Воронцов мне пересказал все, что касается до вас, и нельзя сомневаться в успешном окончании. Также сказывал он мне о касающемся до графа Ростопчина, коему король сказал: «Это наказание, кое я на вас налагаю за то, что вы так долго отказывались приехать в Лондон». Лоуренс будет его писать.

Жаль бедную Малышеву: в бытность мою в Париже она уже была больна. Впрочем, все пошли по матери; ты помнишь, что прекрасная Каверина умерла в чахотке, старшая дочь, бывшая за Олсуфьевым, и другая, в девушках, – также; теперь еще больна тем же последняя, меньшая, и все одна другой лучше. Чахоточным, кажется, в Англии запрещается идти замуж, и закон этот прекрасный.

Я любовался отделкой и устройством ордонанс-гауза, который прежде бывал хуже всякой конюшни. Писари сперва как собаки спали – где случится: под столом, на сундуке, на полу. Теперь у всякого своя кровать с тюфяком, подушками, одеялами, стул, стол, шкафчик. Прежде ели кто лук, кто хлеб, а кто ничего; теперь заведена артель, сделана столовая особенная, учебная комната, где книги, карты и проч.; все это стоит государю ничего. Право, весело служить у такого начальника. Зато и любят его как отца, хотя он с некоторого времени и стал очень строг.

Я знаю еще другого такого же начальника, который тоже принялся за строгость, и спасибо ему за это. Свет наполнен его добрым сердцем, одним добром дышащим; но пусть знают, что он добр для добрых, а для дурных сам дурен.

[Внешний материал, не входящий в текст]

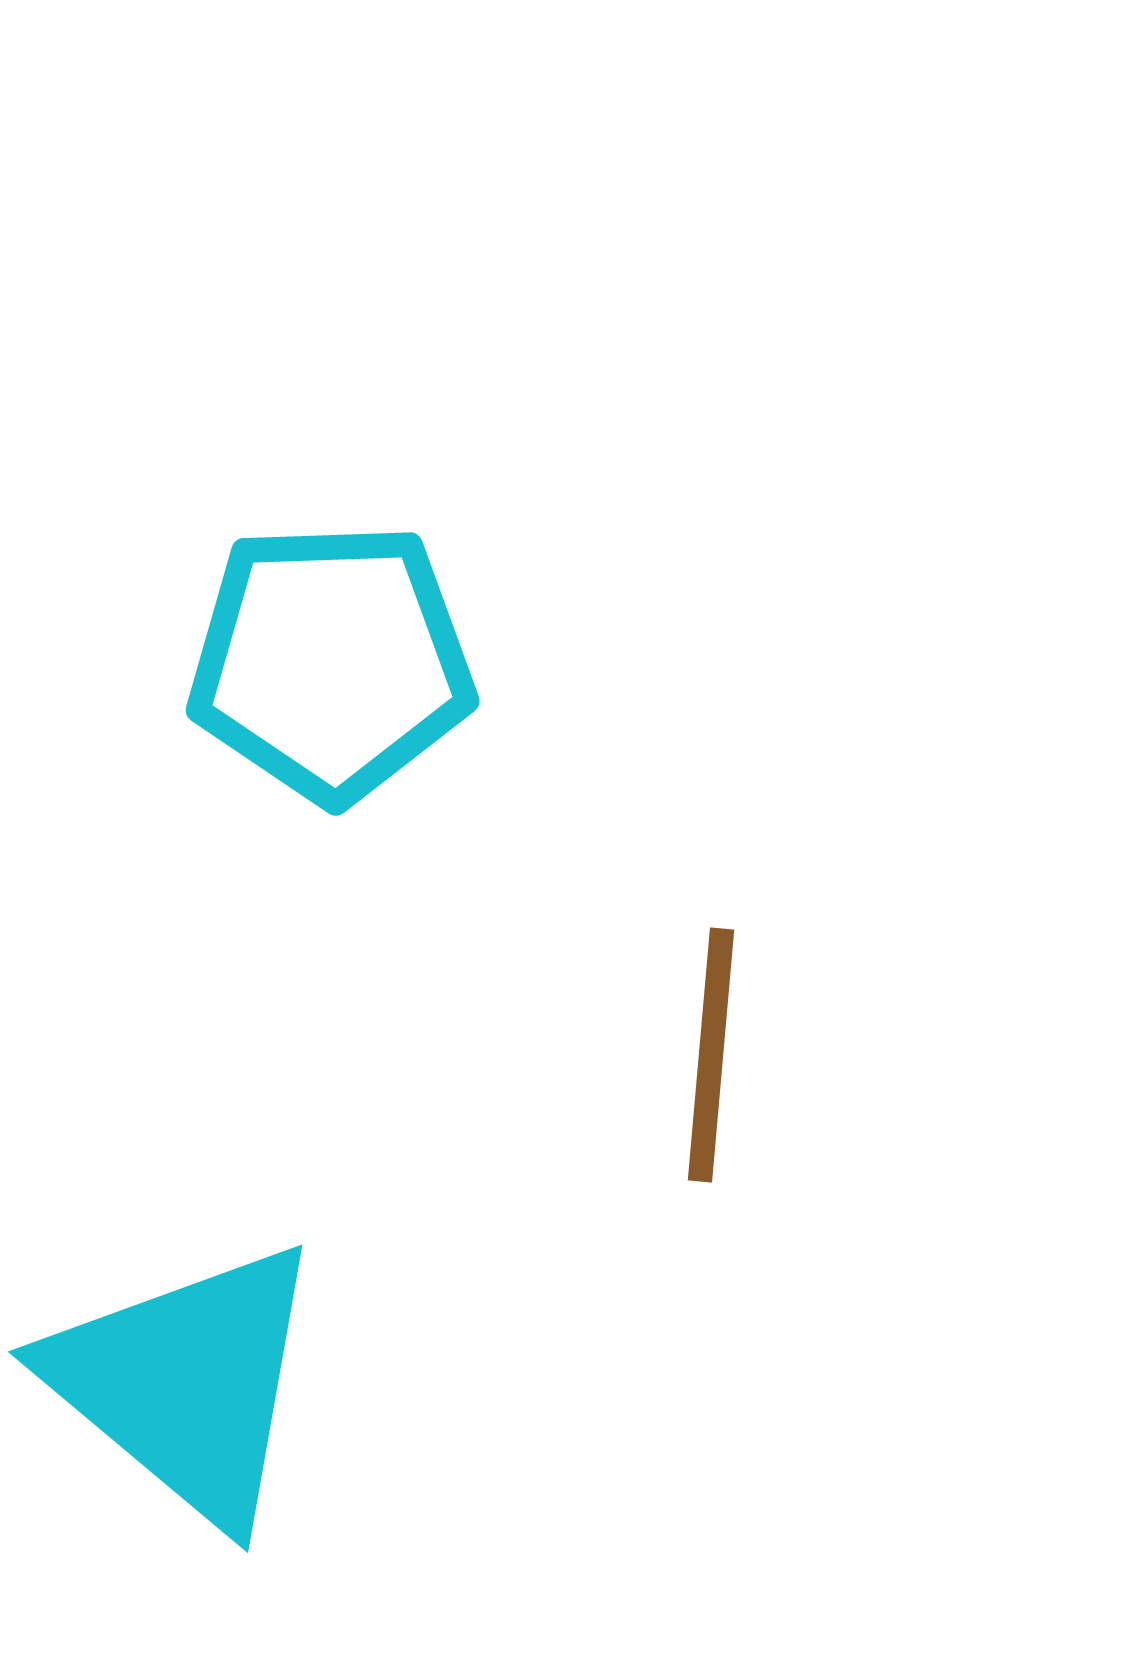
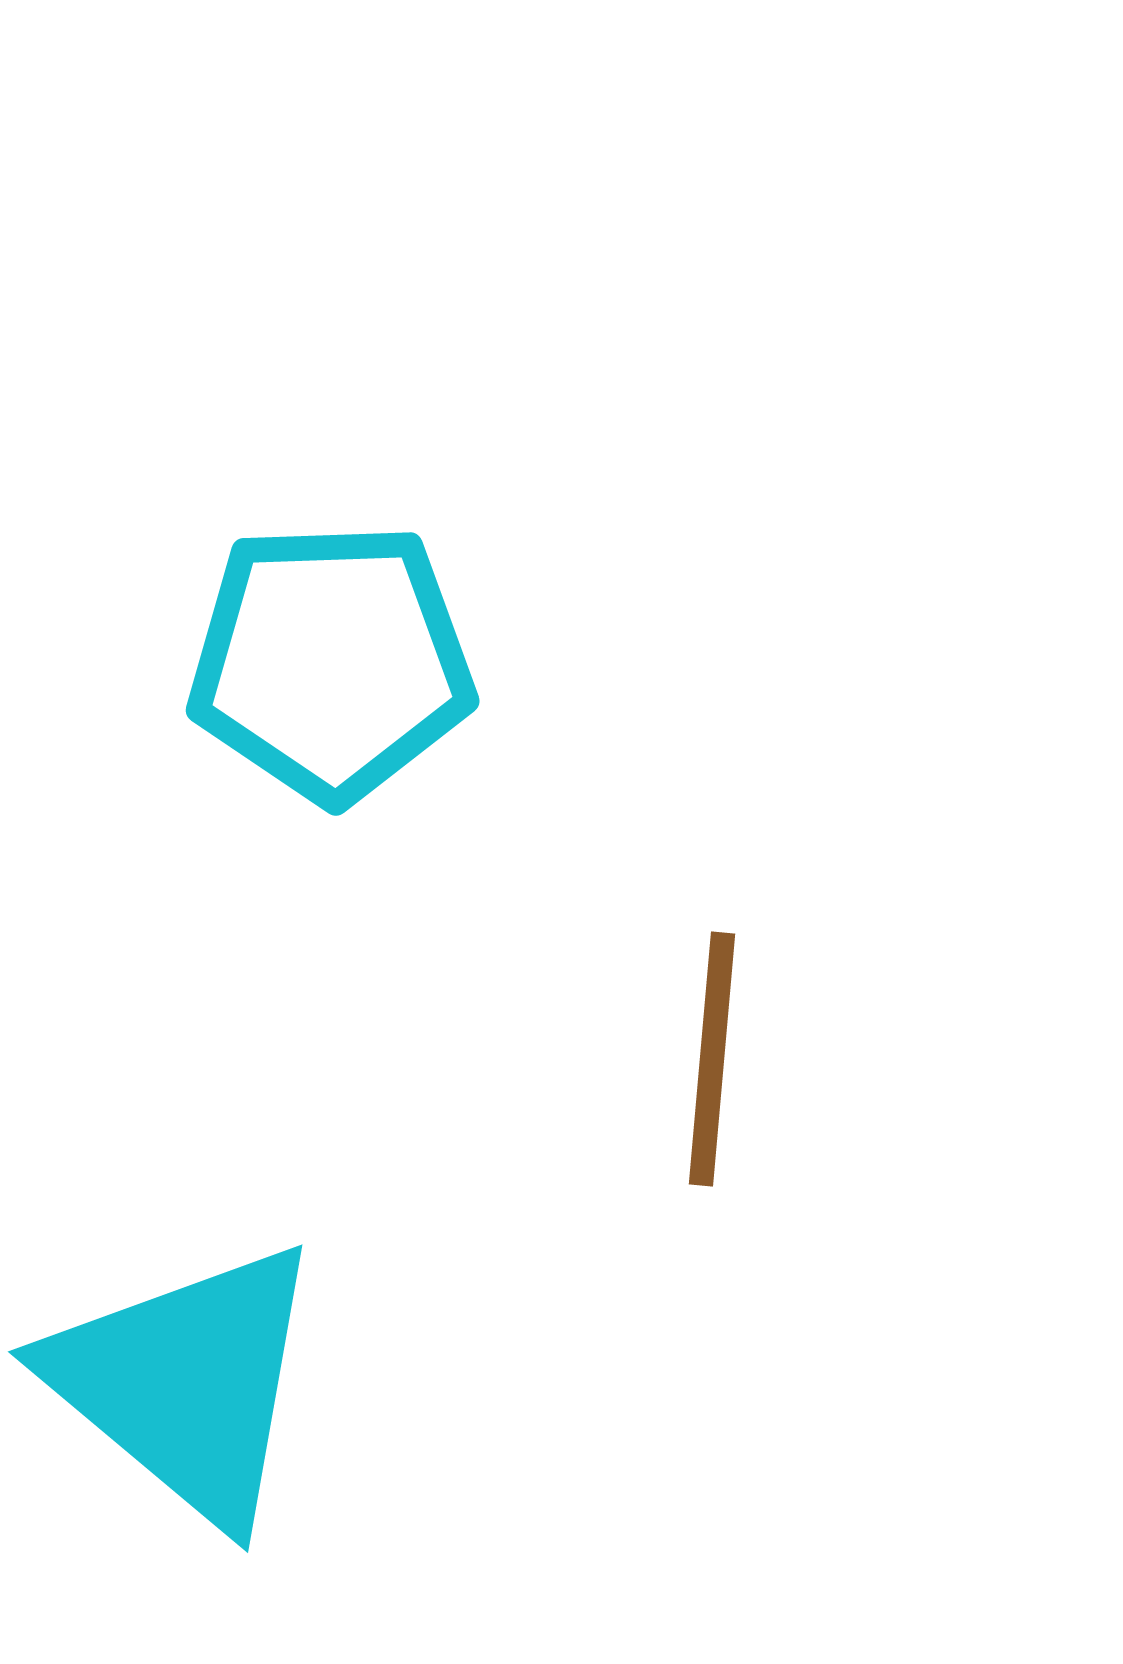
brown line: moved 1 px right, 4 px down
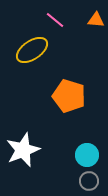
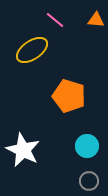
white star: rotated 24 degrees counterclockwise
cyan circle: moved 9 px up
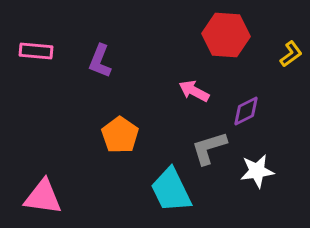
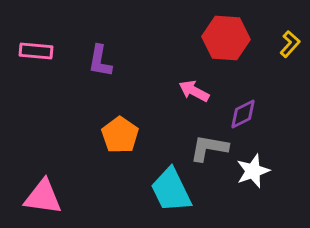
red hexagon: moved 3 px down
yellow L-shape: moved 1 px left, 10 px up; rotated 12 degrees counterclockwise
purple L-shape: rotated 12 degrees counterclockwise
purple diamond: moved 3 px left, 3 px down
gray L-shape: rotated 27 degrees clockwise
white star: moved 4 px left; rotated 12 degrees counterclockwise
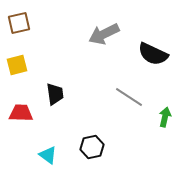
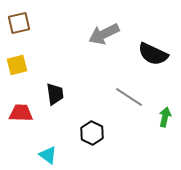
black hexagon: moved 14 px up; rotated 20 degrees counterclockwise
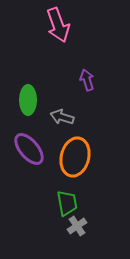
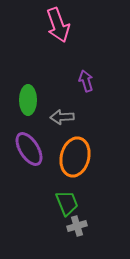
purple arrow: moved 1 px left, 1 px down
gray arrow: rotated 20 degrees counterclockwise
purple ellipse: rotated 8 degrees clockwise
green trapezoid: rotated 12 degrees counterclockwise
gray cross: rotated 18 degrees clockwise
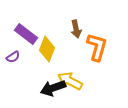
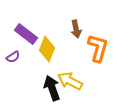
orange L-shape: moved 1 px right, 1 px down
black arrow: moved 1 px left; rotated 90 degrees clockwise
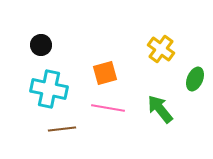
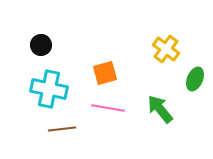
yellow cross: moved 5 px right
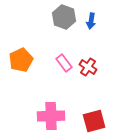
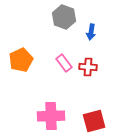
blue arrow: moved 11 px down
red cross: rotated 30 degrees counterclockwise
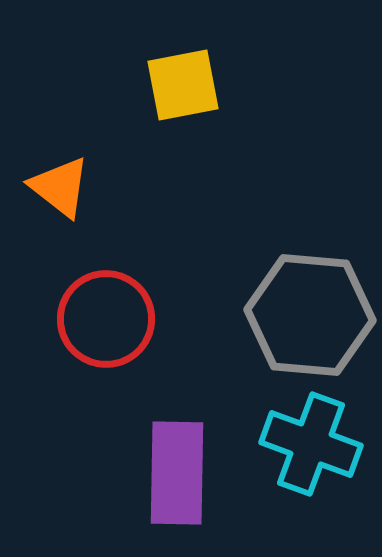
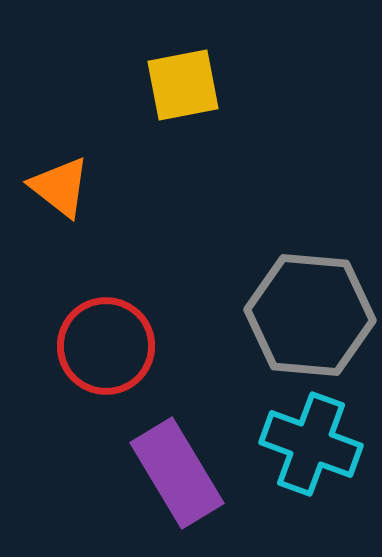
red circle: moved 27 px down
purple rectangle: rotated 32 degrees counterclockwise
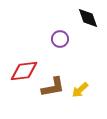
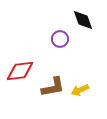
black diamond: moved 5 px left, 2 px down
red diamond: moved 4 px left
yellow arrow: rotated 18 degrees clockwise
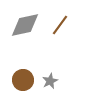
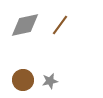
gray star: rotated 14 degrees clockwise
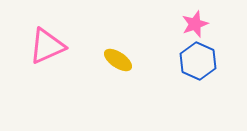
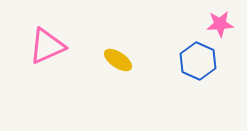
pink star: moved 25 px right; rotated 16 degrees clockwise
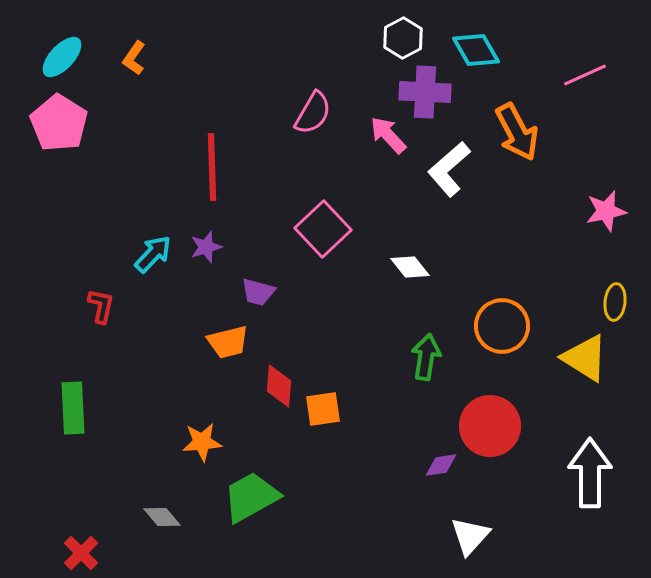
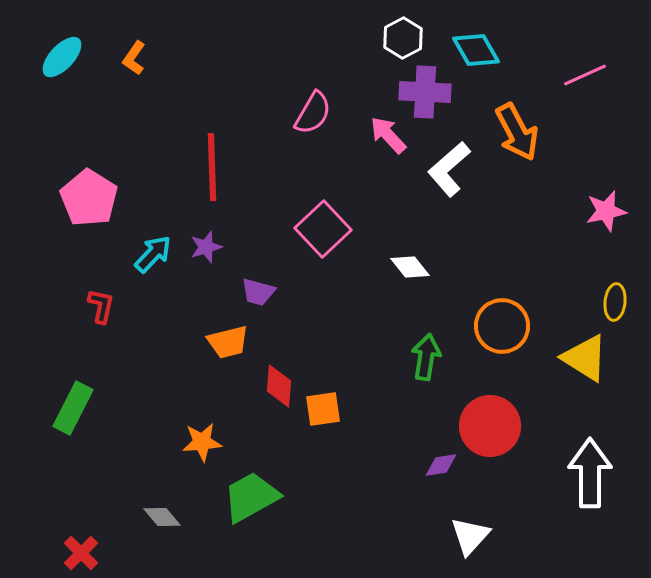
pink pentagon: moved 30 px right, 75 px down
green rectangle: rotated 30 degrees clockwise
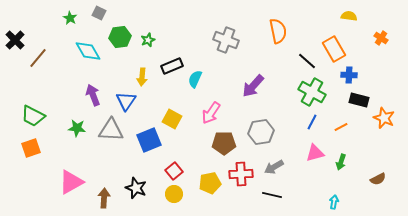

У Щ., нашего бывшего соперника, есть дочь шестнадцати лет, прелестная собою и, казалось, святое дитя; но в тихом омуте черти водятся: она бежала с каким-то Радичем, который ее увез и скрылся неизвестно куда. Говорят, что они обвенчались, и желательно, чтобы это было правда. Отец и мать ей написали, что проклинают; но дело уже сделано. Князь Александр все в Малороссии и от стыда сюда не едет. Видно, дочь в матушку.

Константин. С.-Петербург, 15 июня 1820 года

На меня возлагают переговоры с австрийским и турецким министрами насчет иностранной переписки. Это очень лестно, но не без труда. Надобно еще самому ознакомиться с этим делом, для меня совсем новым, ибо в Москве все расчеты делались через Петербург. Теперь идет дело сделать новое с ними положение насчет платежа, франкирования и проч. Скажу, как Мельников: рад стараться!